Optimal fitting of gaussian-apodized or under-resolved emission lines in Fourier Transform spectra providing new insights on the velocity structure of NGC 6720

TL;DR

This paper presents a robust method for fitting unresolved emission lines in Fourier Transform spectra, enabling detailed velocity structure analysis of NGC 6720 with improved accuracy and new insights into its shell expansion and bipolar structures.

Contribution

It introduces a new convolution model for Gaussian and sinc line shapes, integrated into the SITELLE data pipeline, to accurately measure small line broadening at low spectral resolution.

Findings

Different expansion velocities for the Main Ring and Central Lobe shells.

Identification of bipolar structures with velocity differences over 35 km/s.

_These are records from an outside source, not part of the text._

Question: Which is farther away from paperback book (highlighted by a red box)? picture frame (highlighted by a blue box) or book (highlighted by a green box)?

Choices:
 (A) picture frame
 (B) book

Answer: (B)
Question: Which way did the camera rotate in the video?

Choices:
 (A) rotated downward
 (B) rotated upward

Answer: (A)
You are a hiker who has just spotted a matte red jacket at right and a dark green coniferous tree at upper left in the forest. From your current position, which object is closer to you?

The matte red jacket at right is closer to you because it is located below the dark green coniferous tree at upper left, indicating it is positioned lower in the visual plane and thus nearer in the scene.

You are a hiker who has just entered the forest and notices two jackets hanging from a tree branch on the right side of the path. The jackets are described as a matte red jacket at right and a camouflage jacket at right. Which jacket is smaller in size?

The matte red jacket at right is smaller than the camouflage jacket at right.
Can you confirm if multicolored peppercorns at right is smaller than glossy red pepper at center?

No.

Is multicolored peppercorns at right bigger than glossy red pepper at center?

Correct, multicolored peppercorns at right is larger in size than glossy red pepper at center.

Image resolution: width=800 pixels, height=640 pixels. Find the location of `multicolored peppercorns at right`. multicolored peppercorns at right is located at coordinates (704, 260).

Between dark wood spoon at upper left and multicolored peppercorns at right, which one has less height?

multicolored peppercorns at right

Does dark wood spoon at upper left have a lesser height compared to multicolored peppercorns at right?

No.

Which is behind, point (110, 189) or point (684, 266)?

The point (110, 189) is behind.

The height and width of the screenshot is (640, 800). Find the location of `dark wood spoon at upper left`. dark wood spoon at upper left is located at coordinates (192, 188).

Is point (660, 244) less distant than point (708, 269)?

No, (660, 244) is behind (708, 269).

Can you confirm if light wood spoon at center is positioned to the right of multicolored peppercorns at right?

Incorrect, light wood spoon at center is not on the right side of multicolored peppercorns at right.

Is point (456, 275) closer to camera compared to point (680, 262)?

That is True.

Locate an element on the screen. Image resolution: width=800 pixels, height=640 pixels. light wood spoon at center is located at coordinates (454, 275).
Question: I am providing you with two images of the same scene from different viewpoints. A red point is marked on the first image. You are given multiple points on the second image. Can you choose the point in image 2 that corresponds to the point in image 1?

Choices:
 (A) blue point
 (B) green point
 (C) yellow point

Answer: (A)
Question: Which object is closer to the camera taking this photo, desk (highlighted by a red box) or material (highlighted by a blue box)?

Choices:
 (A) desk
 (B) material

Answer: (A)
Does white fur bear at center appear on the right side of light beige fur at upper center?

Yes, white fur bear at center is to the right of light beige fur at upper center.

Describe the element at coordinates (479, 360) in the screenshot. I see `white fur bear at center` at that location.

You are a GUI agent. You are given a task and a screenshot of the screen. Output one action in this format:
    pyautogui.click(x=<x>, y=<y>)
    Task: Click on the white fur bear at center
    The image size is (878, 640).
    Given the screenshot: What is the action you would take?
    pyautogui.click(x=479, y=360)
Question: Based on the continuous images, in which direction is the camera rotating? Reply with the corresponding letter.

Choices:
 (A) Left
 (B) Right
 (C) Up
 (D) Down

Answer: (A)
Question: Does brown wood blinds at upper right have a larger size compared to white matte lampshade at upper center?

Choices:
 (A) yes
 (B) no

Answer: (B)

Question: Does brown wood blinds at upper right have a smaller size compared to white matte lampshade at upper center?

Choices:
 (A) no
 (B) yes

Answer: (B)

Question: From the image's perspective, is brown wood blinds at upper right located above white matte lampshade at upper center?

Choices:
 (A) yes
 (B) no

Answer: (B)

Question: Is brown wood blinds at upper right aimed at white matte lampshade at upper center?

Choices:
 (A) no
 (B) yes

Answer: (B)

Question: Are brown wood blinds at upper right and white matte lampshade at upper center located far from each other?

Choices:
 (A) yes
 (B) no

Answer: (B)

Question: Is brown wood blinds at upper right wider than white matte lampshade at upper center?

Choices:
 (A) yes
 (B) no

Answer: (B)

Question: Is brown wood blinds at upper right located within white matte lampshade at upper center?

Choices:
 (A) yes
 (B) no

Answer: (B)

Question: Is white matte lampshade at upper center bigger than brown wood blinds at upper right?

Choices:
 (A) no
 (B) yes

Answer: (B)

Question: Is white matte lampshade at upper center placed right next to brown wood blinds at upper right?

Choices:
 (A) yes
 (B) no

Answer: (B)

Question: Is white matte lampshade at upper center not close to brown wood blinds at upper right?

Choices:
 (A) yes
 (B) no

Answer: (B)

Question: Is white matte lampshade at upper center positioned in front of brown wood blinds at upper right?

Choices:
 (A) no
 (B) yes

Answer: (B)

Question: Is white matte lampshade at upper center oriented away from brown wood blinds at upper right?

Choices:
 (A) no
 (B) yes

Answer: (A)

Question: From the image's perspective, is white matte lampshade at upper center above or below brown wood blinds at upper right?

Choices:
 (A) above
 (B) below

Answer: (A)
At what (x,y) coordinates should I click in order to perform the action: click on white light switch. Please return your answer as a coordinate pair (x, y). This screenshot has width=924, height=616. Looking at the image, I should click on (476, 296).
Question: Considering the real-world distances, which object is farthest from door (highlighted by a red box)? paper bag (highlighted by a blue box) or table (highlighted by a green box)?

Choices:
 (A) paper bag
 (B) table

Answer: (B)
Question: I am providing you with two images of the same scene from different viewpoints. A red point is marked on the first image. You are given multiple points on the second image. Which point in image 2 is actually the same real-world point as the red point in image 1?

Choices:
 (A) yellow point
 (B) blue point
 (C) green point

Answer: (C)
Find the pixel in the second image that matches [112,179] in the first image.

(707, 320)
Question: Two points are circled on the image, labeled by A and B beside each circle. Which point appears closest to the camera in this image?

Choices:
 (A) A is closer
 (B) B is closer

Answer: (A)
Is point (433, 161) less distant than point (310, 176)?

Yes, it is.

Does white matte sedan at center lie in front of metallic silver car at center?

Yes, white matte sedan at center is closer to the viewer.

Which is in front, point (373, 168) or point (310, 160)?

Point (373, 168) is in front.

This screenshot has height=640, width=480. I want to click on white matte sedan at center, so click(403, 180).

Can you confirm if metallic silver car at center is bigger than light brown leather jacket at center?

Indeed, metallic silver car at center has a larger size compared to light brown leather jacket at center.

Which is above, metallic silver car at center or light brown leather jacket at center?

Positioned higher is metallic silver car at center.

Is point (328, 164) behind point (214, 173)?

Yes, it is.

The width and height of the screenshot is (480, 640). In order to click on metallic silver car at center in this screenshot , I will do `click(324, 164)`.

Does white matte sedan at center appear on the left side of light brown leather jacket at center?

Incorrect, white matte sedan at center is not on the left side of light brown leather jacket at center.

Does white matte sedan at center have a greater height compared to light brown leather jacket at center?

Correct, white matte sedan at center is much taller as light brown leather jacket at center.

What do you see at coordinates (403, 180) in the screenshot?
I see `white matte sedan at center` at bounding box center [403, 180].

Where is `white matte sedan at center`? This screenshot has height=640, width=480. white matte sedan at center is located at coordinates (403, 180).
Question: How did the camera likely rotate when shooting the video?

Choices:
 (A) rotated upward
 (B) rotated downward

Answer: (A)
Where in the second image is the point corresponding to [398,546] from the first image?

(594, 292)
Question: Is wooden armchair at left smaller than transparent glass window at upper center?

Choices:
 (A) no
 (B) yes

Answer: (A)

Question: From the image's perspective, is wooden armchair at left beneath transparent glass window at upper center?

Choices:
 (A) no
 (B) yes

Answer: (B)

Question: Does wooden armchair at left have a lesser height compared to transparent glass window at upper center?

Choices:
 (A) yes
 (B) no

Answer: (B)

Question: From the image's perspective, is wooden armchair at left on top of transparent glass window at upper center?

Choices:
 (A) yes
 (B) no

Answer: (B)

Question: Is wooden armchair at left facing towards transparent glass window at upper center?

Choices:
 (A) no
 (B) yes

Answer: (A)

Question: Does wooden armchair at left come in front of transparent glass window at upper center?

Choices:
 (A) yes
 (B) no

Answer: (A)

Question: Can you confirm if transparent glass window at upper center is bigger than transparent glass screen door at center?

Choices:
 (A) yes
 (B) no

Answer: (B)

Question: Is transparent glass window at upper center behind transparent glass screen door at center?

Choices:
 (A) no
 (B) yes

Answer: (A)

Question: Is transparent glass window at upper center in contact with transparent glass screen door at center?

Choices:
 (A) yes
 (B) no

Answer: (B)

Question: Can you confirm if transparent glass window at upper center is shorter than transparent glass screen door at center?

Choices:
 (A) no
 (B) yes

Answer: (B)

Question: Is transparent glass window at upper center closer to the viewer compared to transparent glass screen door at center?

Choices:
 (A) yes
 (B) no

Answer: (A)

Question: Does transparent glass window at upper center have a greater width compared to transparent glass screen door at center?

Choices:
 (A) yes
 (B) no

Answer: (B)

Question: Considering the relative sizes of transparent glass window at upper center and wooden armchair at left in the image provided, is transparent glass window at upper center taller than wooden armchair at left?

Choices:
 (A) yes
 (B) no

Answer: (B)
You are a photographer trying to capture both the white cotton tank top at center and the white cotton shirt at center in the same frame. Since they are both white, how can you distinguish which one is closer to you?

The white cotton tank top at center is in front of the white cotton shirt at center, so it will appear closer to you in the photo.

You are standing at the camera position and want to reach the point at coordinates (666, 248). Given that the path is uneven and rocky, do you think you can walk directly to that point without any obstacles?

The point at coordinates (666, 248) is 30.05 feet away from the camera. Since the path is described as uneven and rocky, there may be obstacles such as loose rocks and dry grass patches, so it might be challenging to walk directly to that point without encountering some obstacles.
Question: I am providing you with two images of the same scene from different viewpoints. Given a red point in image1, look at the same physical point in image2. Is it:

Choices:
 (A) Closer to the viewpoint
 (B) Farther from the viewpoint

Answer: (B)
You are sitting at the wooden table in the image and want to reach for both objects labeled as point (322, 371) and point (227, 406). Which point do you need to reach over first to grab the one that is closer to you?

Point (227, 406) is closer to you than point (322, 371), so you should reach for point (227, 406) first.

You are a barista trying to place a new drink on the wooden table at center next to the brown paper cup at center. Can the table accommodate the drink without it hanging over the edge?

Detection of a halo shell expanding at more than 15 km/s.

Abstract

An analysis of the kinematics of NGC 6720 is performed on the commissioning data obtained with SITELLE, the Canada-France-Hawaii Telescope's new imaging Fourier transform spectrometer. In order to measure carefully the small broadening effect of a shell expansion on an unresolved emission line, we have determined a computationally robust implementation of the convolution of a Gaussian with a sinc instrumental line shape which avoids arithmetic overflows. This model can be used to measure line broadening of typically a few km/s even at low spectral resolution (R less than 5000). We have also designed the corresponding set of Gaussian apodizing functions that are now used by ORBS, the SITELLE's reduction pipeline. We have implemented this model in ORCS, a fitting engine for SITELLE's data, and used it to derive the [SII] density map of the central part of the nebula. The study of the broadening of the [NII] lines shows that the Main Ring and the Central Lobe are two different shells with different expansion velocities. We have also derived deep and spatially resolved velocity maps of the Halo in [NII] and Halpha and found that the brightest bubbles are originating from two bipolar structures with a velocity difference of more than 35 km/s lying at the poles of a possibly unique Halo shell expanding at a velocity of more than 15 km/s.